Monday 29 October 2012

GINA RINEHART (Adele Ferguson) and THE HOUSE OF HANCOCK (Debi Marshall)


THE HOUSE OF HANCOCK: The Rise and Rise of Gina Rinehart
By DEBI MARSHALL
William Heinemann, 2012, 367 pages, $35.95 (pb)

Gina Rinehart: The Untold Story of the Richest Woman in the World
By ADELE FERGUSON
MacMillan, 2012, 490 pages, $34.99 (pb)

Review by Phil Shannon

How do you become the richest woman on the planet?  First, choose your parents well and then pursue wealth with ruthless greed.  Gina Rinehart, the Australian mining billionaire ($29 billion net wealth), did just that and two new books on Rinehart explore her world of privilege, profits and power.

Rinehart, both authors agree, is a “carbon copy” of her father, Lang Hancock, whose chance discovery in 1952 of the world’s biggest iron ore field in the Hammersley Ranges near his vast (inherited) sheep station in Western Australia saw him amass enormous wealth from selling the mining rights to Rio Tinto from which the “royalties flowed like Bollinger” (2.5% on every tonne of iron ore) to the Hancock family company - $20 a second, every second, in perpetuity, totalling hundreds of millions of dollars to date.

> **RECORDED DATA**:
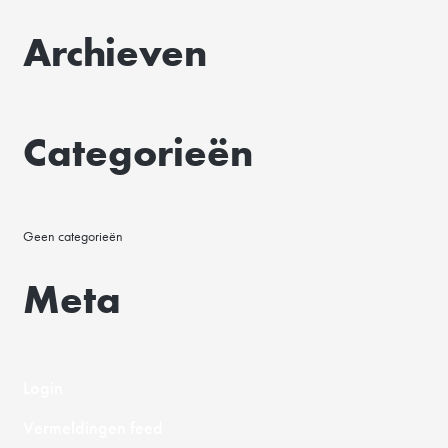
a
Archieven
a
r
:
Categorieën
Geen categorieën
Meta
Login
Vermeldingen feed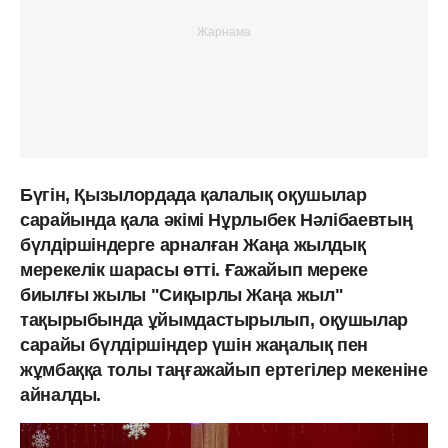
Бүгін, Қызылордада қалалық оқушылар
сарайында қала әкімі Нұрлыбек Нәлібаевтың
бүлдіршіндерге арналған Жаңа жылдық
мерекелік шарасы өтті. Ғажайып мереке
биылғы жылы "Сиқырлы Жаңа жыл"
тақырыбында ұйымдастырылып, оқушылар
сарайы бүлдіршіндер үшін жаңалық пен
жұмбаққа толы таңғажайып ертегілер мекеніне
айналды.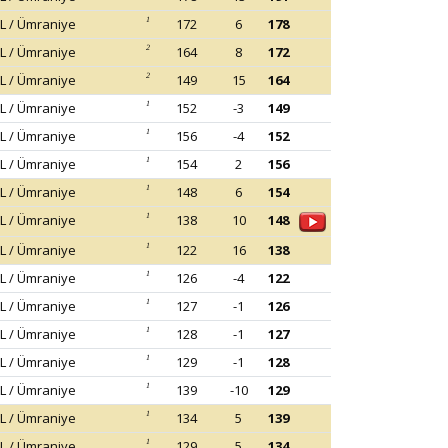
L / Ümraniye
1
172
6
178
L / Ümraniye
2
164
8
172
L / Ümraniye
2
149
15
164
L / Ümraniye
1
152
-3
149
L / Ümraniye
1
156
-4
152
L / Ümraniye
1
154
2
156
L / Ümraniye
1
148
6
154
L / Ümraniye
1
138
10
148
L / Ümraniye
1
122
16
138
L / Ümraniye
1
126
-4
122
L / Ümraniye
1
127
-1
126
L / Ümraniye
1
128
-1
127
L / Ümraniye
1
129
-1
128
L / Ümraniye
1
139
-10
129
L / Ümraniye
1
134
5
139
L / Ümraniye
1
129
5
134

==

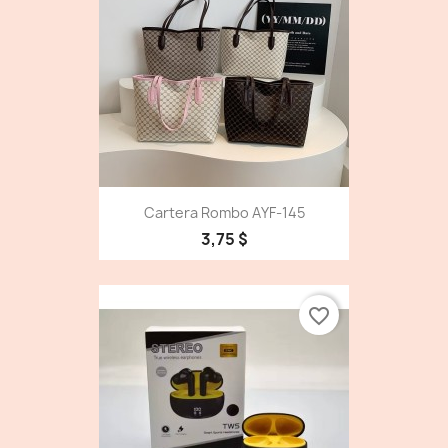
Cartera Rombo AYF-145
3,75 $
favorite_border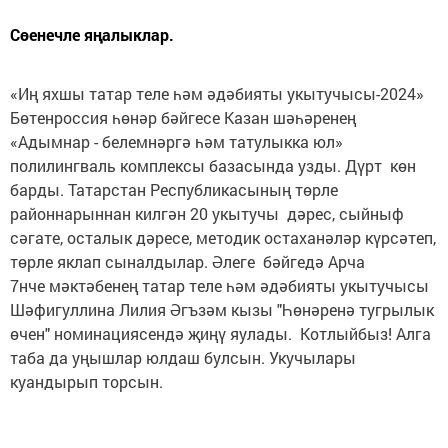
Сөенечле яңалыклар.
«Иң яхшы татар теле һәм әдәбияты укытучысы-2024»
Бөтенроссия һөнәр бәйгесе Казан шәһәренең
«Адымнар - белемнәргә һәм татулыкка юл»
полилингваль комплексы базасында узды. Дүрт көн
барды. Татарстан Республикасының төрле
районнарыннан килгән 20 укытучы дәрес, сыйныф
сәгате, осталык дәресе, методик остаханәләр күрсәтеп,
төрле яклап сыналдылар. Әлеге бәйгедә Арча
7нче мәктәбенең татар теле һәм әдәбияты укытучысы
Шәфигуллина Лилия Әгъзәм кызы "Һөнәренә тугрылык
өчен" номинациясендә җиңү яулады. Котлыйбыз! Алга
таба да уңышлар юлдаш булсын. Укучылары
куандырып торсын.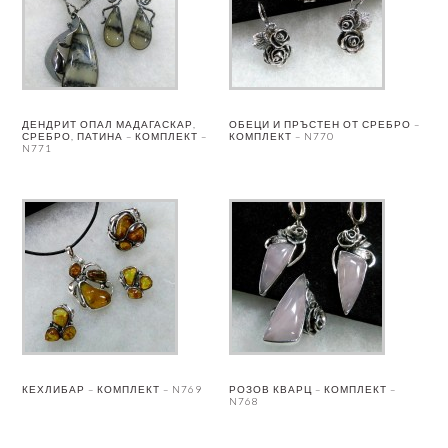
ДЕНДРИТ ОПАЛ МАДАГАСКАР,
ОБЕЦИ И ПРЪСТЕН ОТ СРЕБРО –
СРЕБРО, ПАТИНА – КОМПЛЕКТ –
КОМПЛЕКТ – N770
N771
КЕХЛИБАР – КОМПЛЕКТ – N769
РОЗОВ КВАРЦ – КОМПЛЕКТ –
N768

> **INSTRUCTIONS**:
• A. Retype everything in the book review from "Rinehart, both authors" down to "dollars to date.".
• B. List every person named in the book review on Gina Rinehart.
• C. Continue the review of the two books on Gina Rinehart from the point where it stops.

> **RESPONSES TO THE EXERCISE**:
• A.
Rinehart, both authors agree, is a “carbon copy” of her father, Lang Hancock, whose chance discovery in 1952 of the world’s biggest iron ore field in the Hammersley Ranges near his vast (inherited) sheep station in Western Australia saw him amass enormous wealth from selling the mining rights to Rio Tinto from which the “royalties flowed like Bollinger” (2.5% on every tonne of iron ore) to the Hancock family company - $20 a second, every second, in perpetuity, totalling hundreds of millions of dollars to date.

• B. Gina Rinehart, Debi Marshall, Adele Ferguson, Phil Shannon, Lang Hancock

• C.
As a child, Rinehart “wanted for nothing”, and on Hancock’s death in 1992 she inherited his wealth and mining assets without a pick or shovel swung in sweaty effort.  Father and daughter also shared a belief that, as Hancock put it, ‘the greed of capitalism is the only driving force there is’ whilst Rinehart’s business acumen (“rat cunning”, Marshall calls it), plus Rinehart’s obsessive guard over her wealth, has turned daughter, like father, into a wealthy, right wing, politically influential mining magnate.

Rinehart does not like to share her wealth – with governments (through mining or carbon taxes), with asbestosis victims (from Hancock’s old asbestos mine at Wittenoom), with charities (she is a philanthropic tight-wad) or with her employees (she wants to turn the top third of Australia into a low tax, low regulation ‘special economic zone’ with cheap, imported African and Asian ‘guest’ labour).

To protect her riches, Rinehart has taken to court a string of business partners, her own accountants, managing directors, engineers and geologists, many lawyers, her deceased second husband’s former mistress, the billionaire children of Hancock’s original business partner, and, in bitter rifts over the family inheritance, her own father, children and stepmother (Rose Porteous).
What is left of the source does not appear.